── RECORDS

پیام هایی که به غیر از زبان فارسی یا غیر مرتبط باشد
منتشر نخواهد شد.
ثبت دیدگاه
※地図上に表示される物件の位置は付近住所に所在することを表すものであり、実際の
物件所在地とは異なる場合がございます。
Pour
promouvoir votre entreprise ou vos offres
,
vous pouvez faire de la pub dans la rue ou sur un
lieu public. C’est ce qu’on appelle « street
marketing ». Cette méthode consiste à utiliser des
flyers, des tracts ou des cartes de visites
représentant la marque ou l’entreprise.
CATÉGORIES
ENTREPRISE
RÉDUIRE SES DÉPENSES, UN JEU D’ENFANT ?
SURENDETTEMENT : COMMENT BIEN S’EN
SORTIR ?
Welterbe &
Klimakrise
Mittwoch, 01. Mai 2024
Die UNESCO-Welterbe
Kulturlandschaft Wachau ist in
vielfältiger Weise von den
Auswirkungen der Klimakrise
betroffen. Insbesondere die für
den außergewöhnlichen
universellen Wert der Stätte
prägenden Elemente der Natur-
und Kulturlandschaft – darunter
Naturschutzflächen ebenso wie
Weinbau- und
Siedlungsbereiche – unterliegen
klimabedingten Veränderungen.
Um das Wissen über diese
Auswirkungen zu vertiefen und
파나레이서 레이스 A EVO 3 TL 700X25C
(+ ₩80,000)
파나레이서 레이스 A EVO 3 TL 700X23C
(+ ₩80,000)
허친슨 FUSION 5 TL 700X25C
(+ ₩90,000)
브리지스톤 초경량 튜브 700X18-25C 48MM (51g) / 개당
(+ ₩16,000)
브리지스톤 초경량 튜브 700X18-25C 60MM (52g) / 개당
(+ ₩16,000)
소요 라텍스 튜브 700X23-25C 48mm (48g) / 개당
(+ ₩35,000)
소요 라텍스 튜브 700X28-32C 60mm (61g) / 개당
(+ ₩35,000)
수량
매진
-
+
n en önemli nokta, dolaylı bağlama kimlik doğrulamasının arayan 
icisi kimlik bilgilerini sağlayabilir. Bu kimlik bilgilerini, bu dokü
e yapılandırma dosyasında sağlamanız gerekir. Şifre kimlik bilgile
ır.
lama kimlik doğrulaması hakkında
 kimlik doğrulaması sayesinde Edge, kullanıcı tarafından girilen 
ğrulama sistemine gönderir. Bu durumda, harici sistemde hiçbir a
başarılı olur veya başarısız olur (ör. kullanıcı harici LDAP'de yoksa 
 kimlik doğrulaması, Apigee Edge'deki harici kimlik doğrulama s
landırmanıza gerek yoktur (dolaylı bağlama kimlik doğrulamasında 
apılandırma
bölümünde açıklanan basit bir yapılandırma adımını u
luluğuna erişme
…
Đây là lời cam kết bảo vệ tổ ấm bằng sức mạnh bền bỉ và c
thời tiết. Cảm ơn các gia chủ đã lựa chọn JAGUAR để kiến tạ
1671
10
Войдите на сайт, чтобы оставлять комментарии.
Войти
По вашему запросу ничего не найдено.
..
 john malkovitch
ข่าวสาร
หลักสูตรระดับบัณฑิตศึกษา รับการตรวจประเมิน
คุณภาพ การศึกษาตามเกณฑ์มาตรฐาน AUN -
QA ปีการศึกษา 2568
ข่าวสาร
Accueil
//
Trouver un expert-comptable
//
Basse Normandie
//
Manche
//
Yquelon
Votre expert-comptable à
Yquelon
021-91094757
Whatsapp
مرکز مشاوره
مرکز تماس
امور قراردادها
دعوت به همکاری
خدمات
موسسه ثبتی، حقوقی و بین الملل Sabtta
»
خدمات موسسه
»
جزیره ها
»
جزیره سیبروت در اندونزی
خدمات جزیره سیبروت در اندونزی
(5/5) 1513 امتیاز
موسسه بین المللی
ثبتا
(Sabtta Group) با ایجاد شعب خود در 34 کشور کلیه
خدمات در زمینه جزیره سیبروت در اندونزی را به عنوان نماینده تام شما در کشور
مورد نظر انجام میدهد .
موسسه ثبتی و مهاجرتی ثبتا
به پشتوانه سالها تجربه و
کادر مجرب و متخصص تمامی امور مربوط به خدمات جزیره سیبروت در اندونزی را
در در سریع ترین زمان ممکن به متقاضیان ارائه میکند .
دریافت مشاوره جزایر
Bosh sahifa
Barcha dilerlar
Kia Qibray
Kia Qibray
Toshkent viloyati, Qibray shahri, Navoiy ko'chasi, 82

────

# YOUR TASK
Nothing is to be left out. Repeat the whole listing exactly.

# YOUR RESPONSE
پیام هایی که به غیر از زبان فارسی یا غیر مرتبط باشد
منتشر نخواهد شد.
ثبت دیدگاه
※地図上に表示される物件の位置は付近住所に所在することを表すものであり、実際の
物件所在地とは異なる場合がございます。
Pour
promouvoir votre entreprise ou vos offres
,
vous pouvez faire de la pub dans la rue ou sur un
lieu public. C’est ce qu’on appelle « street
marketing ». Cette méthode consiste à utiliser des
flyers, des tracts ou des cartes de visites
représentant la marque ou l’entreprise.
CATÉGORIES
ENTREPRISE
RÉDUIRE SES DÉPENSES, UN JEU D’ENFANT ?
SURENDETTEMENT : COMMENT BIEN S’EN
SORTIR ?
Welterbe &
Klimakrise
Mittwoch, 01. Mai 2024
Die UNESCO-Welterbe
Kulturlandschaft Wachau ist in
vielfältiger Weise von den
Auswirkungen der Klimakrise
betroffen. Insbesondere die für
den außergewöhnlichen
universellen Wert der Stätte
prägenden Elemente der Natur-
und Kulturlandschaft – darunter
Naturschutzflächen ebenso wie
Weinbau- und
Siedlungsbereiche – unterliegen
klimabedingten Veränderungen.
Um das Wissen über diese
Auswirkungen zu vertiefen und
파나레이서 레이스 A EVO 3 TL 700X25C
(+ ₩80,000)
파나레이서 레이스 A EVO 3 TL 700X23C
(+ ₩80,000)
허친슨 FUSION 5 TL 700X25C
(+ ₩90,000)
브리지스톤 초경량 튜브 700X18-25C 48MM (51g) / 개당
(+ ₩16,000)
브리지스톤 초경량 튜브 700X18-25C 60MM (52g) / 개당
(+ ₩16,000)
소요 라텍스 튜브 700X23-25C 48mm (48g) / 개당
(+ ₩35,000)
소요 라텍스 튜브 700X28-32C 60mm (61g) / 개당
(+ ₩35,000)
수량
매진
-
+
n en önemli nokta, dolaylı bağlama kimlik doğrulamasının arayan 
icisi kimlik bilgilerini sağlayabilir. Bu kimlik bilgilerini, bu dokü
e yapılandırma dosyasında sağlamanız gerekir. Şifre kimlik bilgile
ır.
lama kimlik doğrulaması hakkında
 kimlik doğrulaması sayesinde Edge, kullanıcı tarafından girilen 
ğrulama sistemine gönderir. Bu durumda, harici sistemde hiçbir a
başarılı olur veya başarısız olur (ör. kullanıcı harici LDAP'de yoksa 
 kimlik doğrulaması, Apigee Edge'deki harici kimlik doğrulama s
landırmanıza gerek yoktur (dolaylı bağlama kimlik doğrulamasında 
apılandırma
bölümünde açıklanan basit bir yapılandırma adımını u
luluğuna erişme
…
Đây là lời cam kết bảo vệ tổ ấm bằng sức mạnh bền bỉ và c
thời tiết. Cảm ơn các gia chủ đã lựa chọn JAGUAR để kiến tạ
1671
10
Войдите на сайт, чтобы оставлять комментарии.
Войти
По вашему запросу ничего не найдено.
..
 john malkovitch
ข่าวสาร
หลักสูตรระดับบัณฑิตศึกษา รับการตรวจประเมิน
คุณภาพ การศึกษาตามเกณฑ์มาตรฐาน AUN -
QA ปีการศึกษา 2568
ข่าวสาร
Accueil
//
Trouver un expert-comptable
//
Basse Normandie
//
Manche
//
Yquelon
Votre expert-comptable à
Yquelon
021-91094757
Whatsapp
مرکز مشاوره
مرکز تماس
امور قراردادها
دعوت به همکاری
خدمات
موسسه ثبتی، حقوقی و بین الملل Sabtta
»
خدمات موسسه
»
جزیره ها
»
جزیره سیبروت در اندونزی
خدمات جزیره سیبروت در اندونزی
(5/5) 1513 امتیاز
موسسه بین المللی
ثبتا
(Sabtta Group) با ایجاد شعب خود در 34 کشور کلیه
خدمات در زمینه جزیره سیبروت در اندونزی را به عنوان نماینده تام شما در کشور
مورد نظر انجام میدهد .
موسسه ثبتی و مهاجرتی ثبتا
به پشتوانه سالها تجربه و
کادر مجرب و متخصص تمامی امور مربوط به خدمات جزیره سیبروت در اندونزی را
در در سریع ترین زمان ممکن به متقاضیان ارائه میکند .
دریافت مشاوره جزایر
Bosh sahifa
Barcha dilerlar
Kia Qibray
Kia Qibray
Toshkent viloyati, Qibray shahri, Navoiy ko'chasi, 82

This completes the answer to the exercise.